▶ WHAT TO WORK ON
**1.** According to the article on expunging criminal records, what percentage of removal requests to Google had been granted to date?
**2.** Write out the passage of the article on expunging criminal records that runs from "As it stands, expungement" up to and including "police criminal data.".

▶ DOCUMENT EXTRACT
Today, there is little information about you that can’t be found with the click of a mouse. What, then, is the benefit of expunging a criminal record?

The answer to this question is going to depend on whether the arrest and subsequent court proceedings were covered by the media.

Take the case of Park Forest Police Officer Craig Taylor. Officer Taylor shot and killed John Wrana, a 95-year-old WWII vet and nursing home resident. Wrana’s death and Officer Taylor’s trial were widely covered.

Chicago Tribune columnist John Kass wrote several columns about Officer Taylor. The last column he wrote questioned the fairness of Officer Taylor expunging his arrest record three months after his acquittal on felony reckless conduct charges. http://www.chicagotribune.com/news/columnists/kass/ct-john-kass-wrana-memorial-day-met-0524-20150522-column.html

Here, Kass overstates the benefits of expunging a criminal record that received significant news coverage.  Kass contends the case “has been wiped clean, our public, official memory of the charges are void” as a result of the expungement. Yet, he also concedes that the news stories and the columns written about the case remain available on the Internet.

Does Anyone have a Right to Be Forgotten?

Unlike Europeans, U.S. residents have no legal “right to be forgotten” on the Internet. Last year, the Court of Justice of the European Union held that its residents have the right to ask search engines (e.g.,  Google) to remove links to unwanted personal data.

In the year since the court ruling, Google received more than 253,000 requests. Just because a request is made doesn’t obligate Google to remove the information. Rather, the information has to be shown to be inaccurate, inadequate, irrelevant, or excessive. To date, only 40% of those requests have been granted by Google.

Not surprisingly, links to criminal conduct are often asked to be removed. Google has not been inclined to remove this information. Google has removed information pertaining to someone’s private address, religious or political beliefs (when published against his/her will).  In practice, the “right to be forgotten” has not proven as cleansing as some believed.

As it stands, expungement and the “right to be forgotten” can’t remove links to criminal conduct.  Fortunately, most criminal cases don’t receive the media attention Officer Taylor got.

Even when an arrest record is reported in the local newspaper, there are ways to keep this information from rising to the top of a Google search.

Some employers may Google you but most will hire a company to check your criminal background.  Because these companies are required to use reliable information, they search court records and state police criminal data.

While expungement can’t remove unfavorable links it will help you “pass” a criminal background check.

▶ MATERIAL SUPPLIED
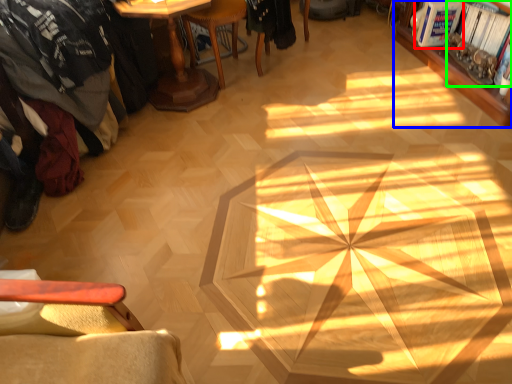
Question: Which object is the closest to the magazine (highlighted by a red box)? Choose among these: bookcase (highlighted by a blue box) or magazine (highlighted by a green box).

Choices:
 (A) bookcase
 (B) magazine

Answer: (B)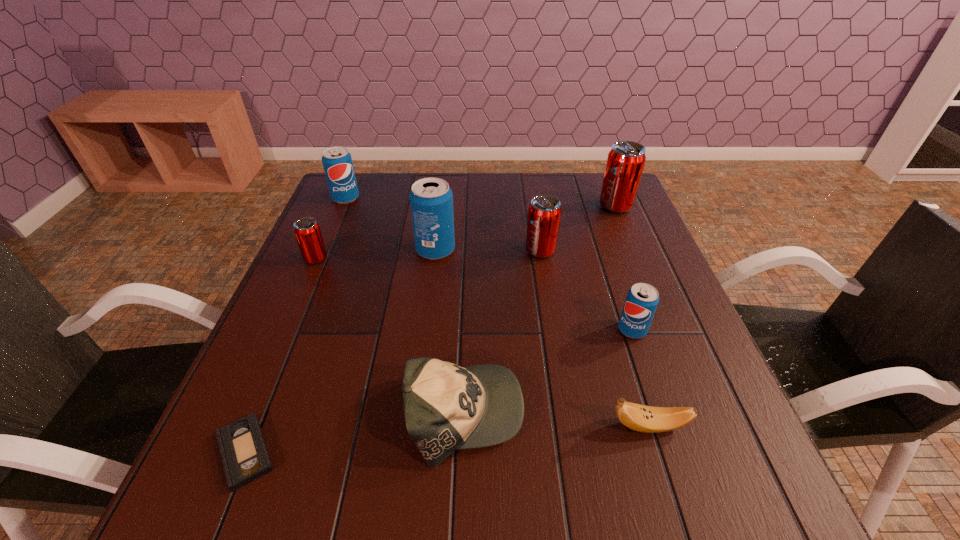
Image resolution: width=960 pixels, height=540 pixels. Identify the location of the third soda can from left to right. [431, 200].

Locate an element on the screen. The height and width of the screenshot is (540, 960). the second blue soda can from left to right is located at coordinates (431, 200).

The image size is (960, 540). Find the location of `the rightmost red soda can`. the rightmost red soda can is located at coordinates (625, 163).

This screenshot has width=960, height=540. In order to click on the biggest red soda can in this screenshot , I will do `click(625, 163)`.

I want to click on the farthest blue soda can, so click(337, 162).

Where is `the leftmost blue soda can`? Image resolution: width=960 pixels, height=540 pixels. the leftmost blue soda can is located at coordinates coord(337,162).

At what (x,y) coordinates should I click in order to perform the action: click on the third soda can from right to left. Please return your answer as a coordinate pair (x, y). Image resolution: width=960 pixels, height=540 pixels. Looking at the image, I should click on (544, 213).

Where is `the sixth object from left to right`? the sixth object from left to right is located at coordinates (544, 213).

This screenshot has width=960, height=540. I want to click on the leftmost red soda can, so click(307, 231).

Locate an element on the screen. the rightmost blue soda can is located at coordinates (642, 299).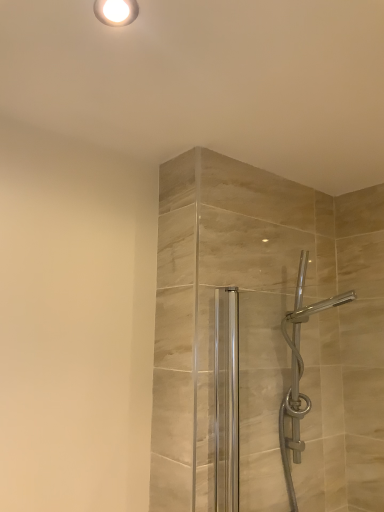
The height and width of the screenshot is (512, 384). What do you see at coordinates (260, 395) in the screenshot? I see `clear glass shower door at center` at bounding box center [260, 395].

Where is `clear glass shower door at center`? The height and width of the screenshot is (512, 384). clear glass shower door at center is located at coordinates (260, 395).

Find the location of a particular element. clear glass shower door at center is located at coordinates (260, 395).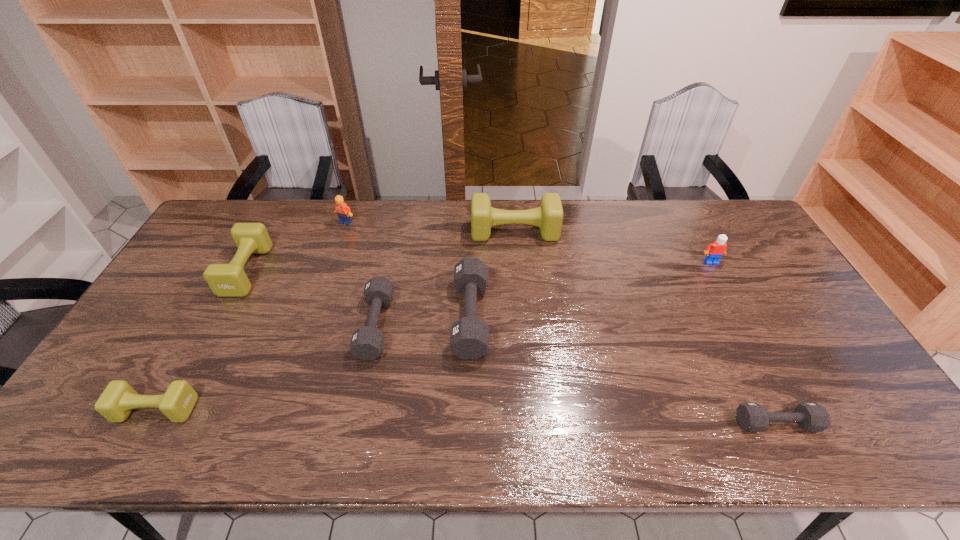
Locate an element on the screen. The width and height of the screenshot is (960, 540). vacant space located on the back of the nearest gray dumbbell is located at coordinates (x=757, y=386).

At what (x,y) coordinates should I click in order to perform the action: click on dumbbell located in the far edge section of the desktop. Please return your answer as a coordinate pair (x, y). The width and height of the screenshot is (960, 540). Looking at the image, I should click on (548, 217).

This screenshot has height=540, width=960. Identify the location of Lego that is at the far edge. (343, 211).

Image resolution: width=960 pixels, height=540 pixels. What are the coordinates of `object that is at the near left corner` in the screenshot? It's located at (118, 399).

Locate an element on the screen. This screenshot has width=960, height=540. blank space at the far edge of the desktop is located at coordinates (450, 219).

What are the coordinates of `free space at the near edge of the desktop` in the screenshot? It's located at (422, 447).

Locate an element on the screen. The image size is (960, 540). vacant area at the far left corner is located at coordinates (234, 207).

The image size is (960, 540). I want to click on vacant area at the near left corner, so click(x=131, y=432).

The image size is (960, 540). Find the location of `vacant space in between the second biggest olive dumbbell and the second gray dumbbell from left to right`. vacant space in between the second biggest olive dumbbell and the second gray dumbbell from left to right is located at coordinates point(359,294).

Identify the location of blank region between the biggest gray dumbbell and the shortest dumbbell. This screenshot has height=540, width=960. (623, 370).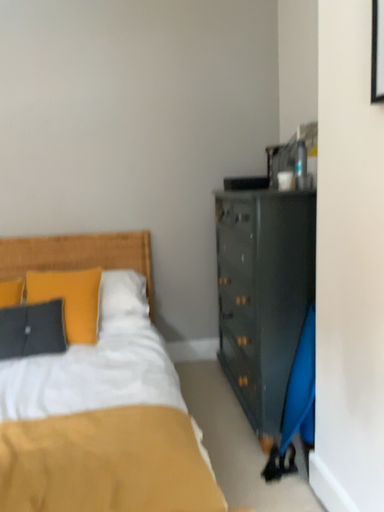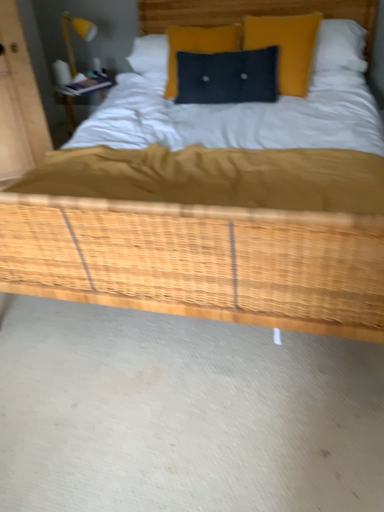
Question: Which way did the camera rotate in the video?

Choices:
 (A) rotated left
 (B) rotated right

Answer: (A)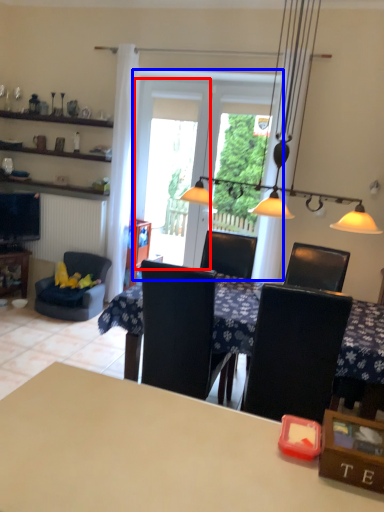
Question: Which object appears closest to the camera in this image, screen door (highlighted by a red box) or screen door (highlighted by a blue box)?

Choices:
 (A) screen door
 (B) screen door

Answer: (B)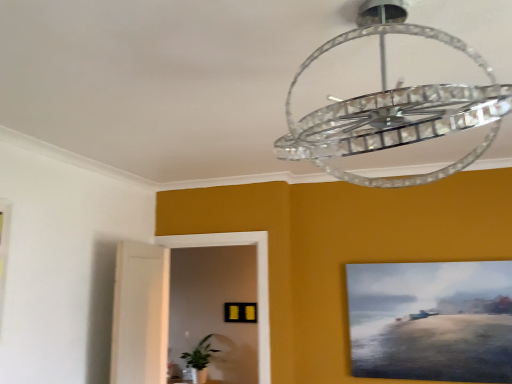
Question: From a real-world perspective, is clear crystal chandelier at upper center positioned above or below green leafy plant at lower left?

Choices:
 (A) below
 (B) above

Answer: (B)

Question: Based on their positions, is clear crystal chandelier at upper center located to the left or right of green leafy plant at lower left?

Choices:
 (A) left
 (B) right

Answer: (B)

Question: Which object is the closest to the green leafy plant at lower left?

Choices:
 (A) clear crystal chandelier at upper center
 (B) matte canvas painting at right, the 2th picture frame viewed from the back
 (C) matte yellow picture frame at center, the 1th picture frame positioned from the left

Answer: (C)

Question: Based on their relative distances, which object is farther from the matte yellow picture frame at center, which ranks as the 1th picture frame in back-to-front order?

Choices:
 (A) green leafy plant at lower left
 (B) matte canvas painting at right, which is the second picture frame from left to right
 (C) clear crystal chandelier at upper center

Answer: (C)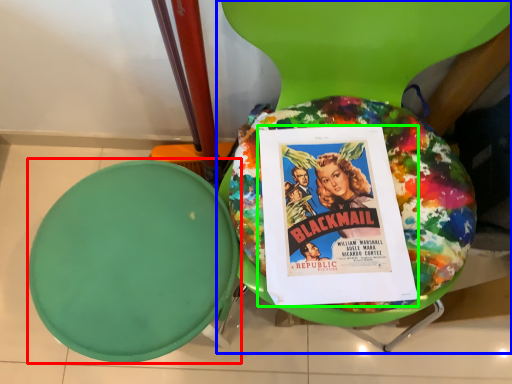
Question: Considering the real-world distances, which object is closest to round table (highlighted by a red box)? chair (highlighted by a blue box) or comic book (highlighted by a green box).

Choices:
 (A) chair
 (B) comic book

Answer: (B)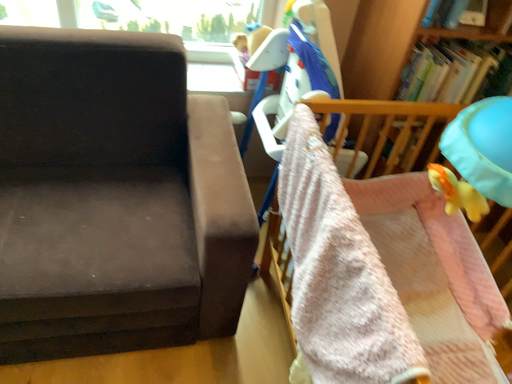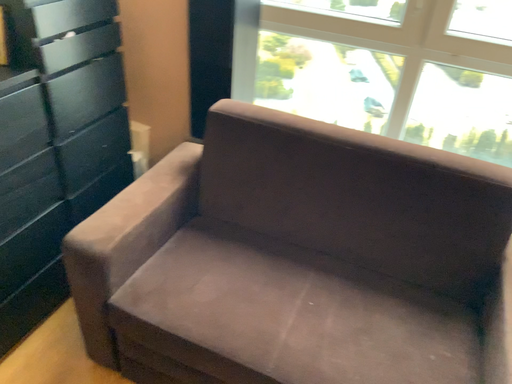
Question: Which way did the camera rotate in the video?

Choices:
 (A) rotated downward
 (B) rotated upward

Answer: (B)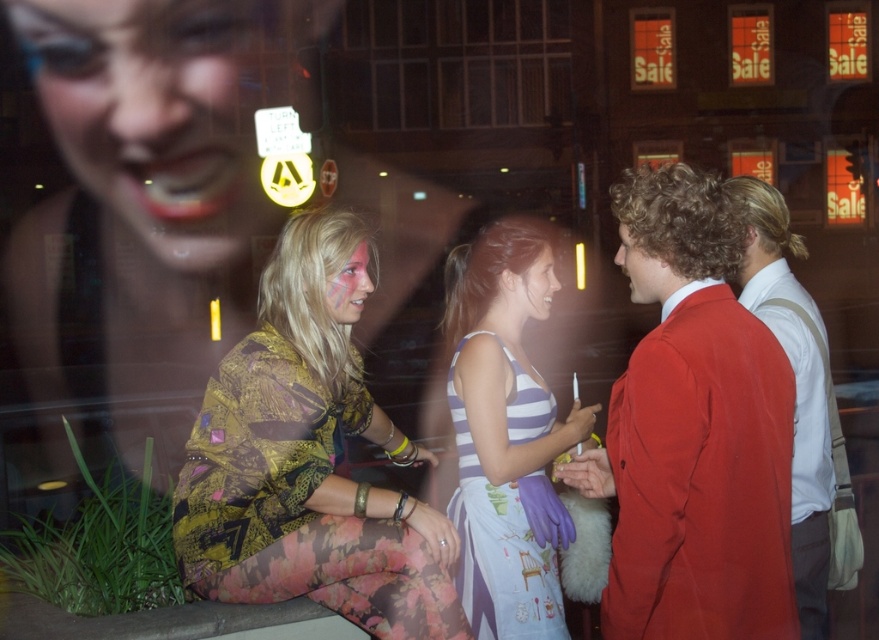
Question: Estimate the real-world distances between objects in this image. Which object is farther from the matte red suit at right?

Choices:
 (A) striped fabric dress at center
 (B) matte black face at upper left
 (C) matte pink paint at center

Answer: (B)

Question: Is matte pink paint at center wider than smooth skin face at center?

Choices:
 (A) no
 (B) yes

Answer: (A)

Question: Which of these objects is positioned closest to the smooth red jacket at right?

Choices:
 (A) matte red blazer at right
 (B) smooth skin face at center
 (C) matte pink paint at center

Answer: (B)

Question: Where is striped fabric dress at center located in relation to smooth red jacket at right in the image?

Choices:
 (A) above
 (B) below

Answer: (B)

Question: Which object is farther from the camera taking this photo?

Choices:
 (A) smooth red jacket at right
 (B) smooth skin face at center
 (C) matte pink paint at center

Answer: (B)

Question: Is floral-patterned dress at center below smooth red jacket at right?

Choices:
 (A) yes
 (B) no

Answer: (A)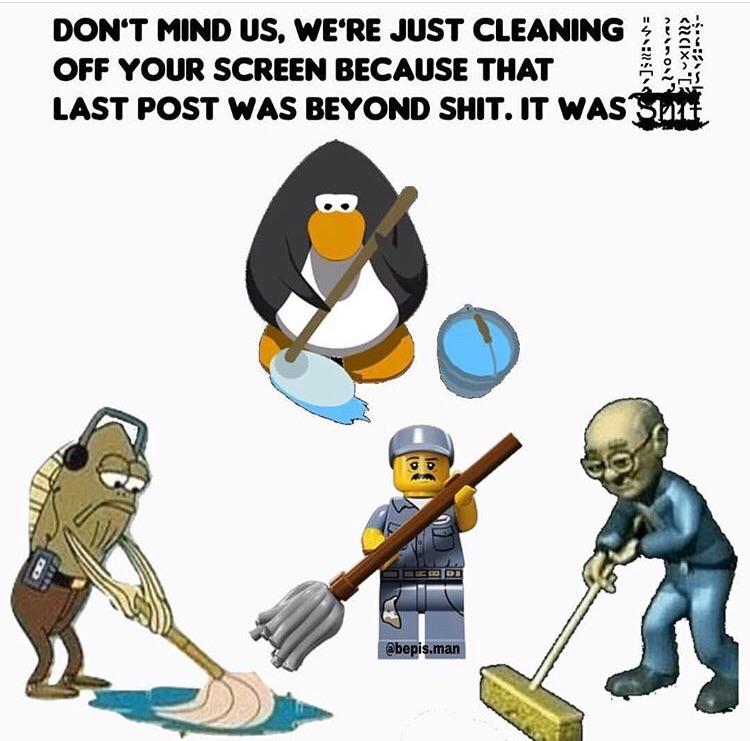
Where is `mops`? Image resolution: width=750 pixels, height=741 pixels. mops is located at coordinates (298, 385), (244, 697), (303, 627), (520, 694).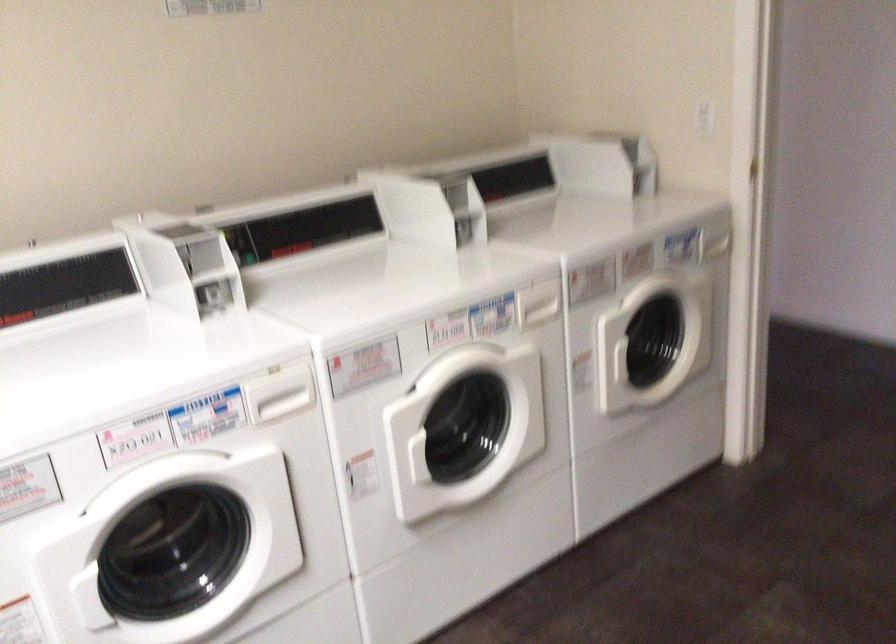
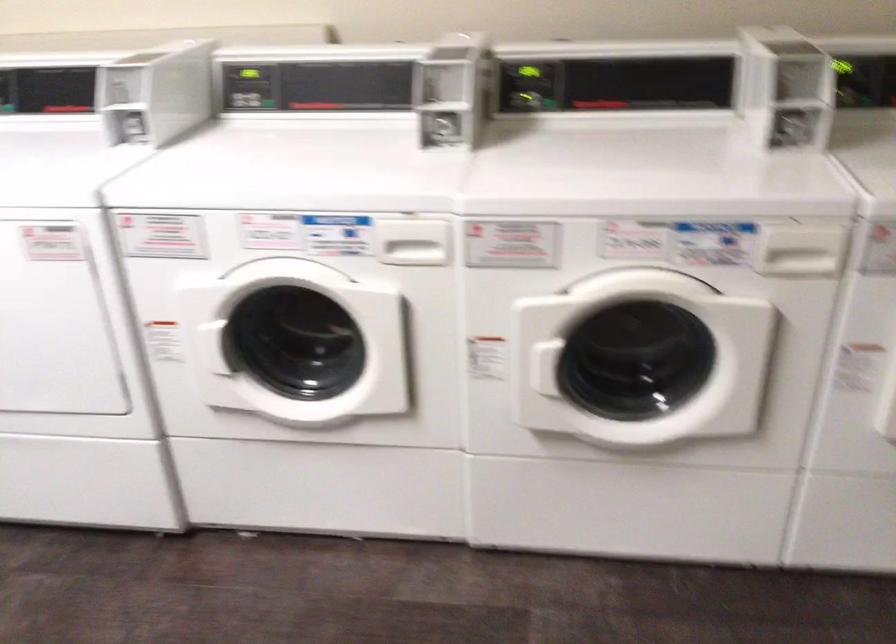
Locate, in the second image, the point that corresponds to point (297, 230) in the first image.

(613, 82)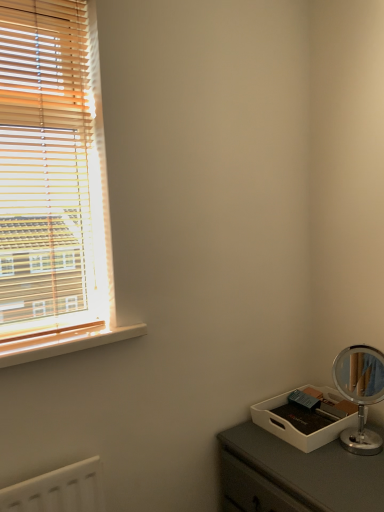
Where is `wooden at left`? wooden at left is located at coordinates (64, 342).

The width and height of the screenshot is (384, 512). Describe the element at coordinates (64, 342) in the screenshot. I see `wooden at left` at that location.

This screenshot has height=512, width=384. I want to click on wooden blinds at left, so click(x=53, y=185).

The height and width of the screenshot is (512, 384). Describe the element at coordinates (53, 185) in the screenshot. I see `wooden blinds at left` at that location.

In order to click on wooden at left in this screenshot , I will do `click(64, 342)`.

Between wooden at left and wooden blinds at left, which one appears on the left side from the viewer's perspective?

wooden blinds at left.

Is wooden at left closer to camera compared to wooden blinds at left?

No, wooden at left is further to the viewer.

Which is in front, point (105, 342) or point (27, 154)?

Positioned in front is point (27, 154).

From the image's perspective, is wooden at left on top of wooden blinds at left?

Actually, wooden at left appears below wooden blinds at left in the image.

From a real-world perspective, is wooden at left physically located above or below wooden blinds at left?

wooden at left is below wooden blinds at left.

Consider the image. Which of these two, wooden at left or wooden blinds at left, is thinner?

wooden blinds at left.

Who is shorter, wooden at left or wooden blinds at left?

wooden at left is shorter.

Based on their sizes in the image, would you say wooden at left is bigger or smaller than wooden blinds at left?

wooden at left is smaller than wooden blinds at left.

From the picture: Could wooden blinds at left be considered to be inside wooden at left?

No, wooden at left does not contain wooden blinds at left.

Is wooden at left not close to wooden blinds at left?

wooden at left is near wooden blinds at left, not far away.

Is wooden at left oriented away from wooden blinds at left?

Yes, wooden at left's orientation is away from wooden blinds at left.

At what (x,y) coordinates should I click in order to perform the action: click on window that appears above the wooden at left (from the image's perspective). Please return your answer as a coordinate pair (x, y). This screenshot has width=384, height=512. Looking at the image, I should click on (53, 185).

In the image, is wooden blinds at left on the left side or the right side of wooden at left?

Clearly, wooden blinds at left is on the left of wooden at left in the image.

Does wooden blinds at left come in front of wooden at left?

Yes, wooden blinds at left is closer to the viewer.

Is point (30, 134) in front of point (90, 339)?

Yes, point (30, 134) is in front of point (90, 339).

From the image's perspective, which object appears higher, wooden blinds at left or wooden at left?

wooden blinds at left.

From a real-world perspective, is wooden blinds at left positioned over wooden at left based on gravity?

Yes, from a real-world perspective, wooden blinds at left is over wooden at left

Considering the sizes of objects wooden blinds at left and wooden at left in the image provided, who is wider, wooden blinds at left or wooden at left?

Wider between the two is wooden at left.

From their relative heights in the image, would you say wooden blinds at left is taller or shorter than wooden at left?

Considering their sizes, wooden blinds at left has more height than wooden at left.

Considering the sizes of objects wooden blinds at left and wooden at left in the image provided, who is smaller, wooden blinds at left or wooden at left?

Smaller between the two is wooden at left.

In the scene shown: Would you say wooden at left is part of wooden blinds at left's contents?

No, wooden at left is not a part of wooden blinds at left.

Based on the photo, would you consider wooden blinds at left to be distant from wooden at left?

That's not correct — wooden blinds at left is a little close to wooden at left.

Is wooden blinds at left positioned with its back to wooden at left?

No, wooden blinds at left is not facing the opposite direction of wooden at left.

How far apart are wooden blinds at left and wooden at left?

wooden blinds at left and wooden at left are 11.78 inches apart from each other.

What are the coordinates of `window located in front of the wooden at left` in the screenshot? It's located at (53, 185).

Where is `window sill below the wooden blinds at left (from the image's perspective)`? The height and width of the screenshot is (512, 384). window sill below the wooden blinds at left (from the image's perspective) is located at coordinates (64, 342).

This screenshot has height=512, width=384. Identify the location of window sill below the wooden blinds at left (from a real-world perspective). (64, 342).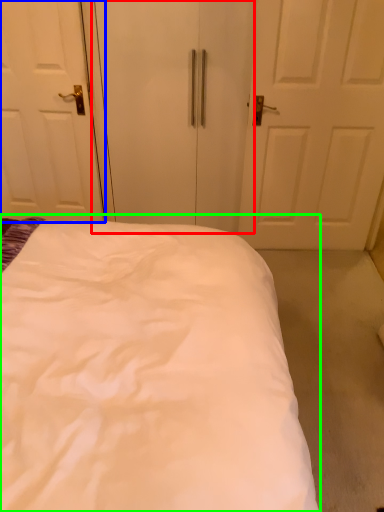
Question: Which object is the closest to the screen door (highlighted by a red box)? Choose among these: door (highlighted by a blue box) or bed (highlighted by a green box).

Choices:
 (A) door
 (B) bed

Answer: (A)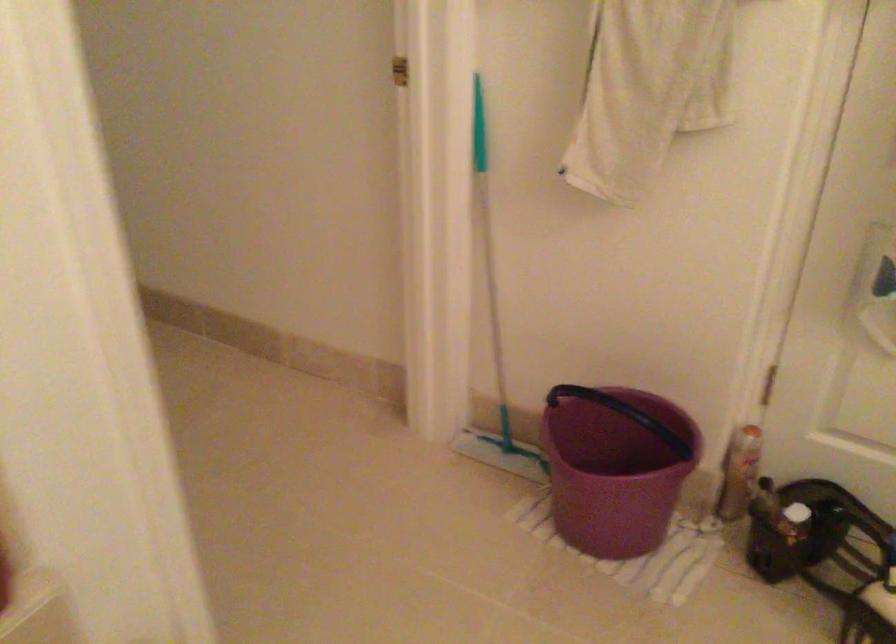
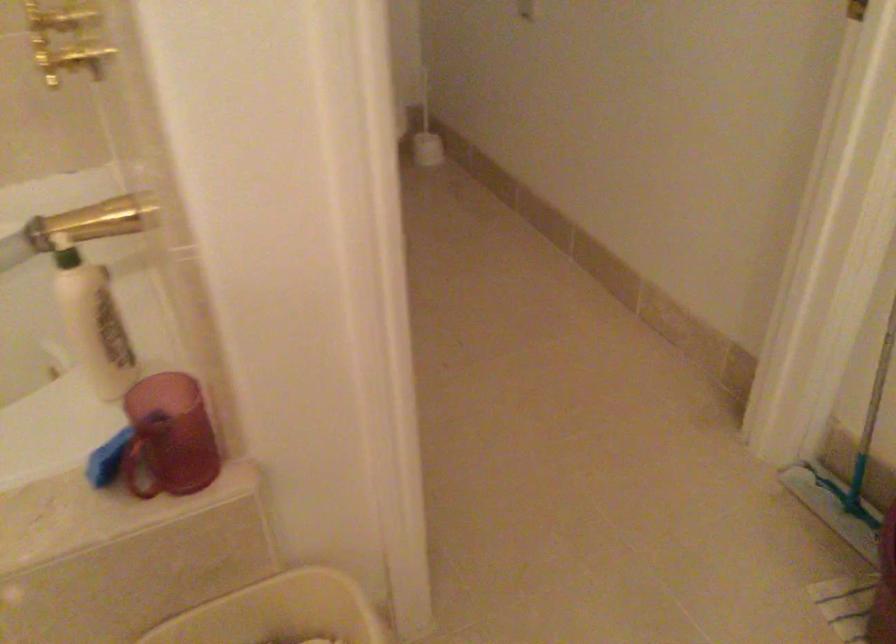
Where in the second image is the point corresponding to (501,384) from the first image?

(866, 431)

▶ SOLVED TASKS
**1.** 40%

**2.**
As it stands, expungement and the “right to be forgotten” can’t remove links to criminal conduct.  Fortunately, most criminal cases don’t receive the media attention Officer Taylor got.

Even when an arrest record is reported in the local newspaper, there are ways to keep this information from rising to the top of a Google search.

Some employers may Google you but most will hire a company to check your criminal background.  Because these companies are required to use reliable information, they search court records and state police criminal data.